Die Forderung nach einer Impfpflicht, wie sie etwa der FZS stellt, ist für Kaja und Marie nicht vertretbar. „In einem demokratischen Land wie Deutschland sollte die Regierung der Bevölkerung nicht vorschreiben, was sie mit ihrem Körper tun soll“, sagt Marie. Sie betont, dass sie weiterhin Abstand halte und ihre Hände desinfiziere, um sich und andere vor dem Virus zu schützen. Kaja wiederum lässt sich regelmäßig testen. „Es ist aktuell immer noch die einzige Maßnahme, die wirkliche Sicherheit bietet“, meint sie.
Kaja ist auch davon überzeugt, dass das Modell der Präsenzlehre veraltet ist. „Man sollte aus den Erfahrungen, die wir in den vergangenen anderthalb Jahren gemacht haben, eine Lehre ziehen und Hybridvorlesungen anbieten.“ Dem widerspricht HRK-Präsident Alt. Zwar sollen große Vorlesungen weiterhin online stattfinden, doch es sei nicht möglich, „für Studierende, denen es nicht möglich ist, an Präsenzveranstaltungen teilzunehmen, eine zusätzliche digitale Lehre anzubieten“.
„Zwangsimpfung durch die Hintertür“
Wenn diese Option ausgeschlossen ist, bleibt nur die 3-G-Regel. Die Studentinnen müssten also jedes Mal, wenn sie eine Vorlesung besuchen wollen, einen Test zahlen. Marie hält das für eine „Zwangsimpfung durch die Hintertür“. Auch dass sich Geimpfte nicht mehr testen lassen müssen, halten beide Studentinnen für unsinnig. Schließlich können auch Geimpfte das Virus übertragen.
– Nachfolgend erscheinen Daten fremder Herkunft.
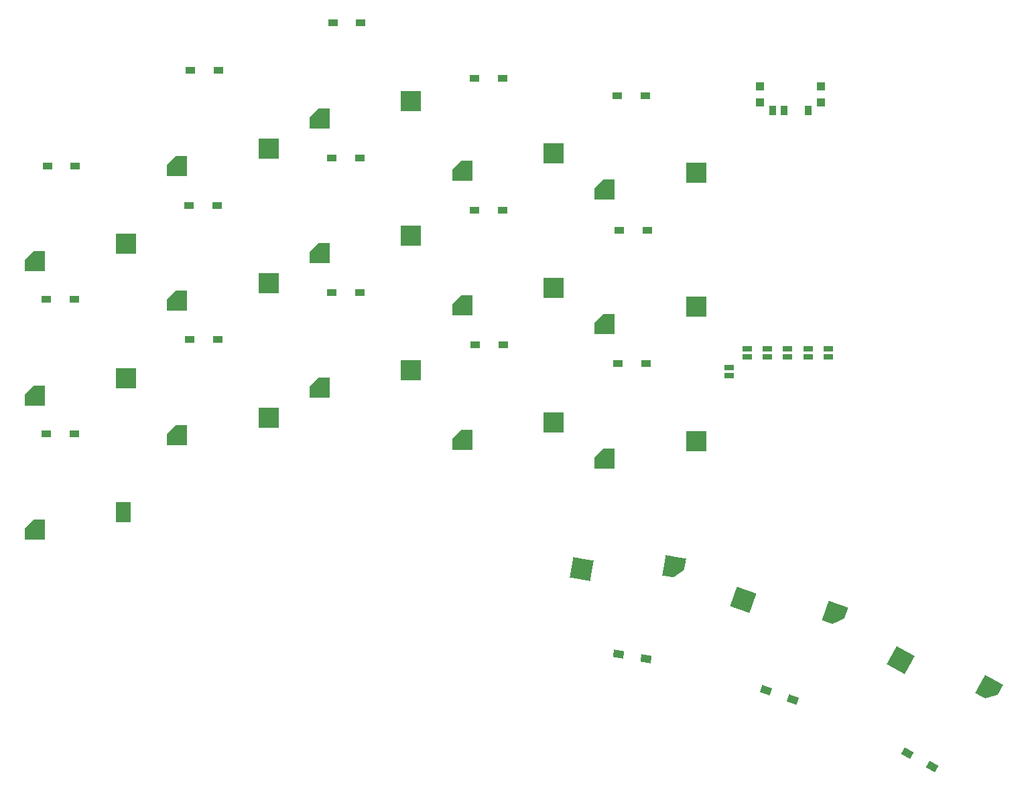
<source format=gtp>
G04 #@! TF.GenerationSoftware,KiCad,Pcbnew,8.0.1*
G04 #@! TF.CreationDate,2024-07-30T22:50:04+02:00*
G04 #@! TF.ProjectId,chocofi,63686f63-6f66-4692-9e6b-696361645f70,0.2*
G04 #@! TF.SameCoordinates,Original*
G04 #@! TF.FileFunction,Paste,Top*
G04 #@! TF.FilePolarity,Positive*
%FSLAX46Y46*%
G04 Gerber Fmt 4.6, Leading zero omitted, Abs format (unit mm)*
G04 Created by KiCad (PCBNEW 8.0.1) date 2024-07-30 22:50:04*
%MOMM*%
%LPD*%
G01*
G04 APERTURE LIST*
G04 Aperture macros list*
%AMRotRect*
0 Rectangle, with rotation*
0 The origin of the aperture is its center*
0 $1 length*
0 $2 width*
0 $3 Rotation angle, in degrees counterclockwise*
0 Add horizontal line*
21,1,$1,$2,0,0,$3*%
%AMOutline5P*
0 Free polygon, 5 corners , with rotation*
0 The origin of the aperture is its center*
0 number of corners: always 5*
0 $1 to $10 corner X, Y*
0 $11 Rotation angle, in degrees counterclockwise*
0 create outline with 5 corners*
4,1,5,$1,$2,$3,$4,$5,$6,$7,$8,$9,$10,$1,$2,$11*%
%AMOutline6P*
0 Free polygon, 6 corners , with rotation*
0 The origin of the aperture is its center*
0 number of corners: always 6*
0 $1 to $12 corner X, Y*
0 $13 Rotation angle, in degrees counterclockwise*
0 create outline with 6 corners*
4,1,6,$1,$2,$3,$4,$5,$6,$7,$8,$9,$10,$11,$12,$1,$2,$13*%
%AMOutline7P*
0 Free polygon, 7 corners , with rotation*
0 The origin of the aperture is its center*
0 number of corners: always 7*
0 $1 to $14 corner X, Y*
0 $15 Rotation angle, in degrees counterclockwise*
0 create outline with 7 corners*
4,1,7,$1,$2,$3,$4,$5,$6,$7,$8,$9,$10,$11,$12,$13,$14,$1,$2,$15*%
%AMOutline8P*
0 Free polygon, 8 corners , with rotation*
0 The origin of the aperture is its center*
0 number of corners: always 8*
0 $1 to $16 corner X, Y*
0 $17 Rotation angle, in degrees counterclockwise*
0 create outline with 8 corners*
4,1,8,$1,$2,$3,$4,$5,$6,$7,$8,$9,$10,$11,$12,$13,$14,$15,$16,$1,$2,$17*%
G04 Aperture macros list end*
%ADD10R,1.300000X0.950000*%
%ADD11RotRect,1.300000X0.950000X350.200000*%
%ADD12RotRect,1.300000X0.950000X340.600000*%
%ADD13RotRect,1.300000X0.950000X331.000000*%
%ADD14Outline5P,-1.300000X0.130000X-0.130000X1.300000X1.300000X1.300000X1.300000X-1.300000X-1.300000X-1.300000X0.000000*%
%ADD15R,2.600000X2.600000*%
%ADD16R,1.900000X2.600000*%
%ADD17Outline5P,-1.300000X0.130000X-0.130000X1.300000X1.300000X1.300000X1.300000X-1.300000X-1.300000X-1.300000X170.200000*%
%ADD18RotRect,2.600000X2.600000X170.200000*%
%ADD19Outline5P,-1.300000X0.130000X-0.130000X1.300000X1.300000X1.300000X1.300000X-1.300000X-1.300000X-1.300000X160.600000*%
%ADD20RotRect,2.600000X2.600000X160.600000*%
%ADD21Outline5P,-1.300000X0.130000X-0.130000X1.300000X1.300000X1.300000X1.300000X-1.300000X-1.300000X-1.300000X151.000000*%
%ADD22RotRect,2.600000X2.600000X151.000000*%
%ADD23R,1.143000X0.635000*%
%ADD24R,0.900000X1.300000*%
%ADD25R,1.000000X1.000000*%
G04 APERTURE END LIST*
D10*
X84229400Y-64312800D03*
X87779400Y-64312800D03*
X102314200Y-52273200D03*
X105864200Y-52273200D03*
X120297400Y-46228000D03*
X123847400Y-46228000D03*
X138229800Y-53289200D03*
X141779800Y-53289200D03*
X156213000Y-55422800D03*
X159763000Y-55422800D03*
X84127800Y-81229200D03*
X87677800Y-81229200D03*
X102111000Y-69342000D03*
X105661000Y-69342000D03*
X120195800Y-63347600D03*
X123745800Y-63347600D03*
X138179000Y-69900800D03*
X141729000Y-69900800D03*
X156517800Y-72491600D03*
X160067800Y-72491600D03*
X84127800Y-98247200D03*
X87677800Y-98247200D03*
X102212600Y-86309200D03*
X105762600Y-86309200D03*
X120195800Y-80314800D03*
X123745800Y-80314800D03*
X138280600Y-86969600D03*
X141830600Y-86969600D03*
X156314600Y-89357200D03*
X159864600Y-89357200D03*
D11*
X156385203Y-126087107D03*
X159883401Y-126691351D03*
D12*
X175047779Y-130641644D03*
X178396219Y-131820816D03*
D13*
X192919440Y-138597155D03*
X196024340Y-140318229D03*
D14*
X82635000Y-76350000D03*
D15*
X94185000Y-74150000D03*
D14*
X100635000Y-64350000D03*
D15*
X112185000Y-62150000D03*
D14*
X118635000Y-58350000D03*
D15*
X130185000Y-56150000D03*
D14*
X136635000Y-64970000D03*
D15*
X148185000Y-62770000D03*
D14*
X154635000Y-67350000D03*
D15*
X166185000Y-65150000D03*
D14*
X82635000Y-93350000D03*
D15*
X94185000Y-91150000D03*
D14*
X100635000Y-81350000D03*
D15*
X112185000Y-79150000D03*
D14*
X118635000Y-75350000D03*
D15*
X130185000Y-73150000D03*
D14*
X136635000Y-81970000D03*
D15*
X148185000Y-79770000D03*
D14*
X154635000Y-84350000D03*
D15*
X166185000Y-82150000D03*
D14*
X82635000Y-110350000D03*
D16*
X93810000Y-108150000D03*
D14*
X100635000Y-98350000D03*
D15*
X112185000Y-96150000D03*
D14*
X118635000Y-92350000D03*
D15*
X130185000Y-90150000D03*
D14*
X136635000Y-98975000D03*
D15*
X148185000Y-96775000D03*
D14*
X154635000Y-101350000D03*
D15*
X166185000Y-99150000D03*
D17*
X163459682Y-115095662D03*
D18*
X151703760Y-115297640D03*
D19*
X183779729Y-120962204D03*
D20*
X172154753Y-119200833D03*
D21*
X203233384Y-130489899D03*
D22*
X192064945Y-126814511D03*
D23*
X177750000Y-87499620D03*
X177750000Y-88500380D03*
X175200000Y-87499620D03*
X175200000Y-88500380D03*
X172660000Y-87498020D03*
X172660000Y-88498780D03*
X180330000Y-87499620D03*
X180330000Y-88500380D03*
X182910000Y-87499620D03*
X182910000Y-88500380D03*
X170350000Y-90850760D03*
X170350000Y-89850000D03*
D24*
X180350000Y-57287500D03*
X177350000Y-57287500D03*
X175850000Y-57287500D03*
D25*
X181950000Y-56337500D03*
X181950000Y-54237500D03*
X174250000Y-56337500D03*
X174250000Y-54237500D03*
M02*

</source>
Beide Frauen würden sich wünschen, dass ihrer Entscheidung mehr Verständnis entgegengebracht wird. Marie kritisiert, dass Ungeimpfte in der Öffentlichkeit stigmatisiert würden. Sie weiß noch immer nicht, wie sie mit der Situation umgehen soll. „Ich habe schon von anderen gehört, dass sie deshalb ihr Studium sogar abbrechen wollen“, sagt Marie. „Letztendlich sind das die zwei Optionen für Ungeimpfte: sich impfen lassen oder nicht studieren können.“
Das sieht auch Kaja so – weshalb sie sich nun doch noch vor Semesterbeginn impfen lassen hat. Mit dem Impfstoff von Biontech, da die Novavax-Zulassung für sie zu lange gedauert hat. „Es ist halt echt schwierig, das aufrechtzuerhalten, weil ich viel unternehme“, sagt sie. „Ich bin schon dem Druck erlegen.“
Von Alexandra Schaller
Mich würde mal interessieren, wieso die verfügbaren Impfstoffe, die millionenfach verabreicht wurden, als nicht ausgereift betrachtet werden und stattdessen einen neuen Impfstoff, der noch keine Zulassung hat, mehr vertraut wird.
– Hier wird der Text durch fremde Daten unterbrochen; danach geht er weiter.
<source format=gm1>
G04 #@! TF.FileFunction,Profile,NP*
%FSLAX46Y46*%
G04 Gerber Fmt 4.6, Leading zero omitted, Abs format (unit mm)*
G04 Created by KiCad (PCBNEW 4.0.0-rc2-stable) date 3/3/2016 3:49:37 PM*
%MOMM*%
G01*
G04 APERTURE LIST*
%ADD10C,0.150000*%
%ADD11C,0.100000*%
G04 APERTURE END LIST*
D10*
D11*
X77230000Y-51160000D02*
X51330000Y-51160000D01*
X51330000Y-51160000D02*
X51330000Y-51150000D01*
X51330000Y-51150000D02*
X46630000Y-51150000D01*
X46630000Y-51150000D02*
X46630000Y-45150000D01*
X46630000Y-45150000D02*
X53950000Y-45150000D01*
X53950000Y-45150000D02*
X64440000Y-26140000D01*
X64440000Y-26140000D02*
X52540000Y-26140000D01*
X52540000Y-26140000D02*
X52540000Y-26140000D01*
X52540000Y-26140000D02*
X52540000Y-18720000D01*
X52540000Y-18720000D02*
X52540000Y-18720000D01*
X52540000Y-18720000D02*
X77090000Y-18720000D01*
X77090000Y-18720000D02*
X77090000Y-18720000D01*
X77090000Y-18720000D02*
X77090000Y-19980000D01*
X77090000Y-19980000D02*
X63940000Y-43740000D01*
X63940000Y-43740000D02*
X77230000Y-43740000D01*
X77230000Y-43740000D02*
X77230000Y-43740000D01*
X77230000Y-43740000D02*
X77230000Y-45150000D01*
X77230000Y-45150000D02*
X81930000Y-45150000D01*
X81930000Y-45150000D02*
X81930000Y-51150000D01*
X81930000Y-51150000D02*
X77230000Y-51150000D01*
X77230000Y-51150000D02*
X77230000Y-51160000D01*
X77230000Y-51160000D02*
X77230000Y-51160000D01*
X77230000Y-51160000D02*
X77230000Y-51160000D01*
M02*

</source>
“Ihr Kommentar wartet auf Modertaion“ – da ist ein Buchstabendreher 🙂
Das war genau mein Gedanke… Novavax wird außerdem genauso wie Biontech auch im Rolling Review Verfahren geprüft. Ich frage mich, ob die Ungeimpften die jetzt auf den Intensivstationen liegen, auch so genau hinterfragen was sie dort alles bekommen?